As a member of the editorial board of NeoReviews, I have also been following the clinical information about late preterm births, notably an article by Matthew Kardatzke, Rebecca Rose and Bill Engle entitled “Late Preterm and Early Term Birth: At-Risk Populations and Targets for Reducing Such Early Births.”1 TNK Raju, who was one of my mentors when I was a medical student at University of Illinois, has been writing a lot about this group of infants’ acute problems and their short term and long term outcomes.2 These have been very concerning, and all obstetricians, neonatologists and general pediatric providers should make ourselves acutely aware of all of the clinical aspects of these infants and their families. In the article by Kardatzke, Rose and Engle, the authors summarize all of the acute issues experienced by our granddaughter during her NICU stay, including the challenges of initiating breastfeeding in this group of infants (“It will take a little time but things will work out fine”. I remember saying this to my families. It seems like it is taking a long time and is very challenging for mom and baby). Watching a late preterm infant learn to nipple feed and then learn to latch and breastfeed has been enlightening.
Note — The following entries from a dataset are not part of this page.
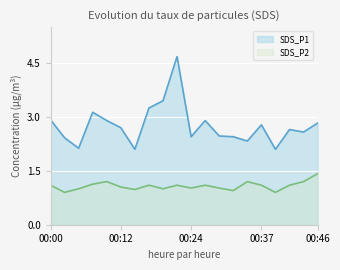

How many interior local peaks does the SDS_P1 series have?

5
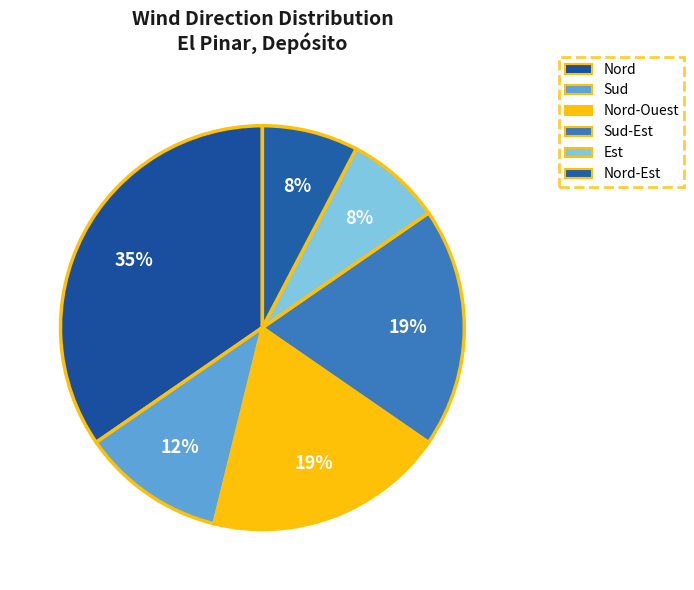

Rank the categories by value from highest to lowest.

Nord, Nord-Ouest, Sud-Est, Sud, Est, Nord-Est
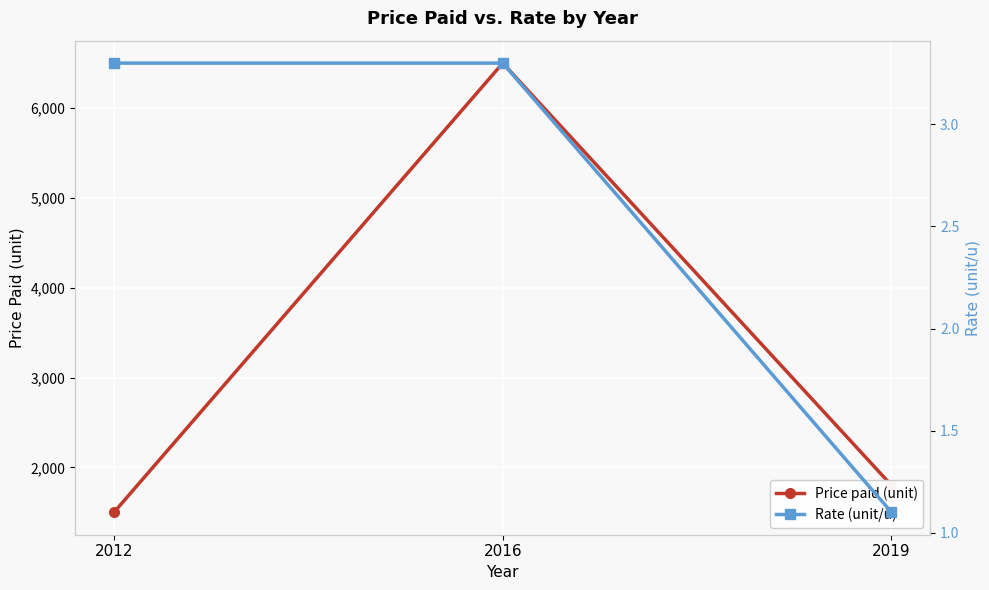

How many data points in Price paid (unit) are above 1800?

1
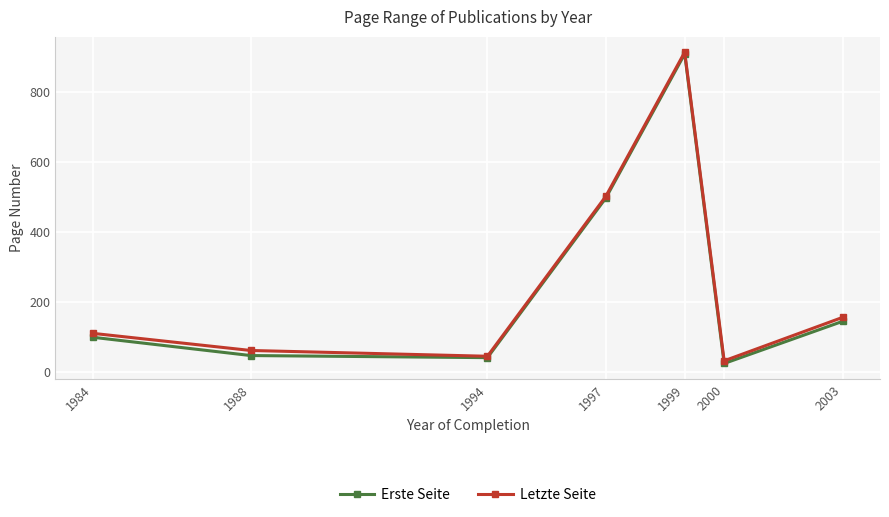

Rank the series at 1988 from lowest to highest value.

Erste Seite, Letzte Seite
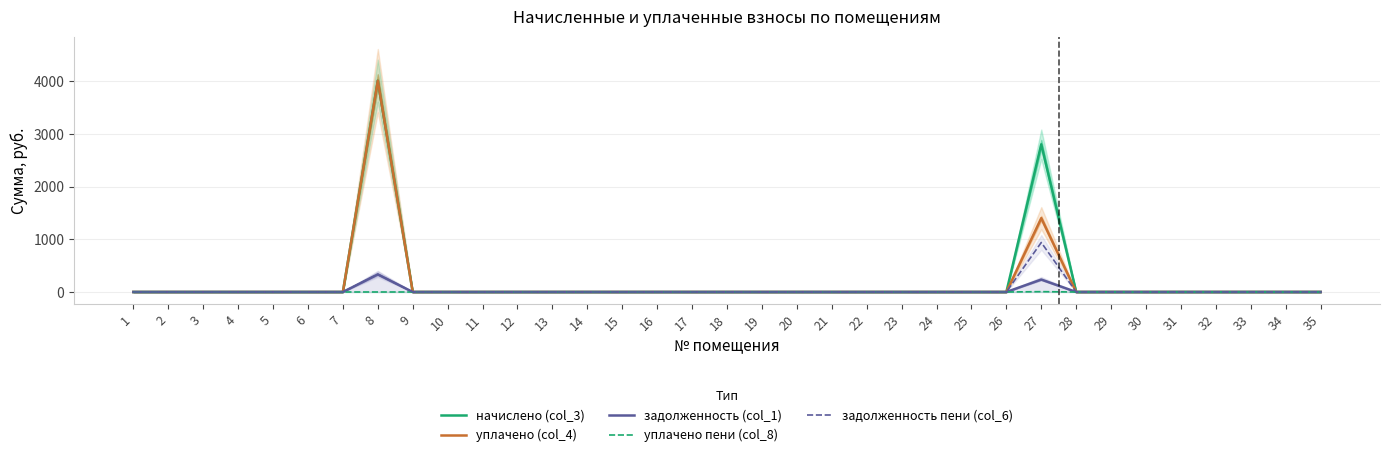

True or false: задолженность (col_1) has a value of -190.7 at 35.

False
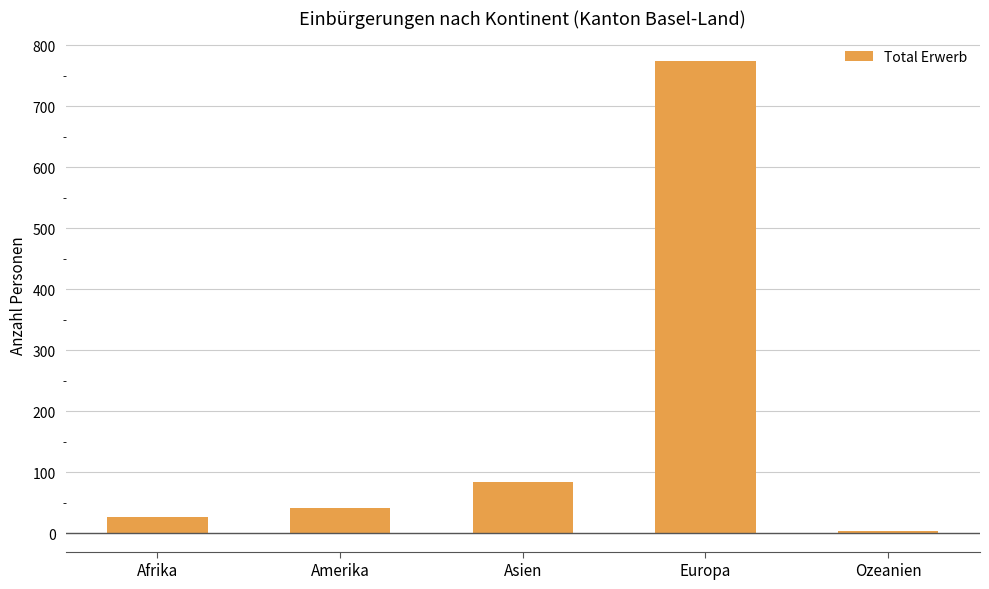

List the labels in order of value, largest first.

Europa, Asien, Amerika, Afrika, Ozeanien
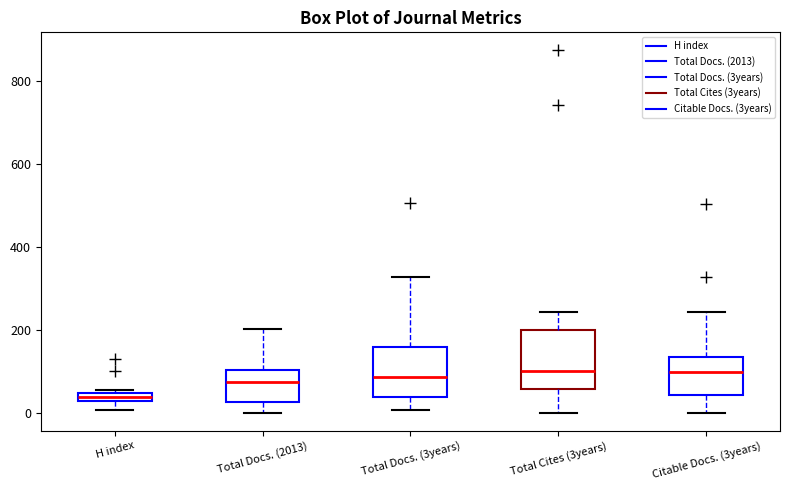

Which box's median line is the lowest?

H index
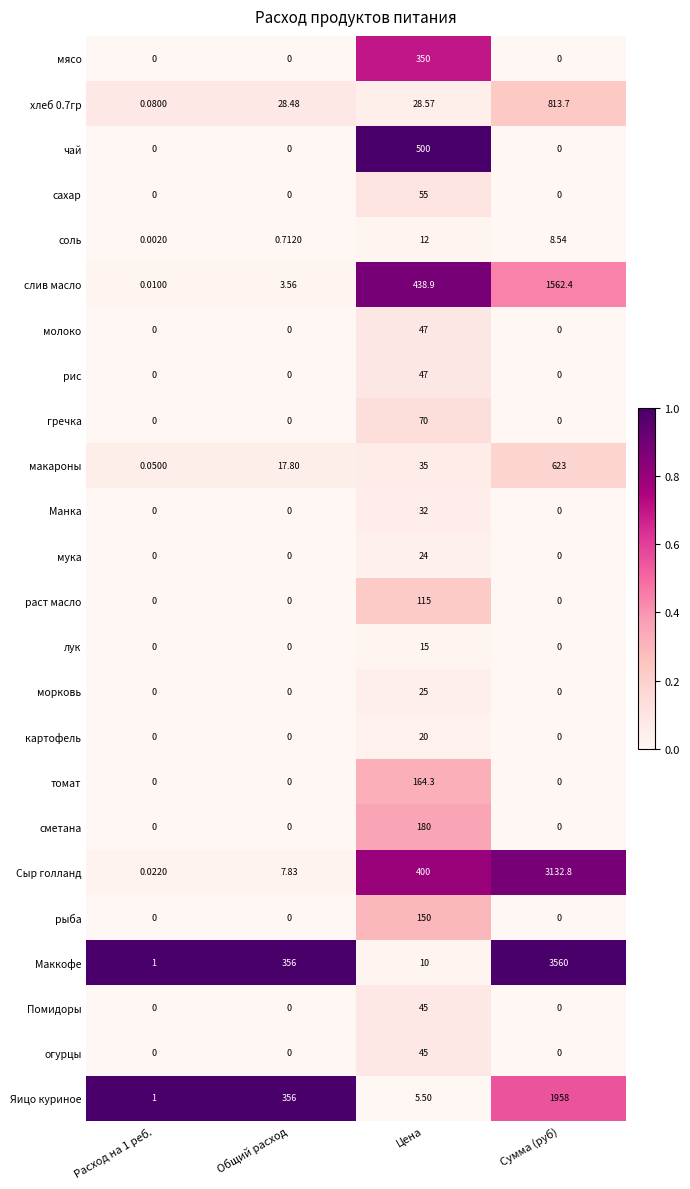

At which label is Сыр голланд closest to 1566?

Цена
I would encourage our readers to spend some time reviewing this paper and some of the others in the comprehensive bibliography of this paper about late preterm infants. In our case, our granddaughter needed to be delivered and her clinical course was only mildly eventful with temperature instability, hypoglycemia, mild desaturations not requiring stimulation, physiologic jaundice and, her greatest challenge, learning to nipple feed as she had not learned to breastfeed yet.

The delivery of these infants should not be a matter of convenience for any of the people involved, as there should be a definite clinical indication for early delivery. Once the baby has been delivered, close attention and a thoughtful decision as to where the infant should be admitted should be made, with the neonatologist involved in this decision. Granted, it is a challenge to be completely objective when it is your granddaughter who is involved, but I hope as a clinician, you will take the time to review this paper and others and be thoughtful when you get your next call from the obstetrician about the delivery of a “late preterm or near term infant”.

In addition, I suggest spending some time looking at the long-term outcomes of these infants as well, as I have not had that conversation with my daughter and her husband yet. There are some excellent, very current references for your (and my) review1.


  • Kardatzke M, Rebecca Rose R, Engle W.  Late preterm and early term birth: at risk populations and targets for reducing such early births. NeoReviews 2017;18 (5): e265-e276.
  • Raju TNK, Higgins RD, Stark AR, Leveno KJ. Optimizing care and outcome for late-preterm (near term) infants: a summary of a workshop sponsored by the National Institute of Child Health and Human Development. Pediatrics 2006; 118(3):1207-1214.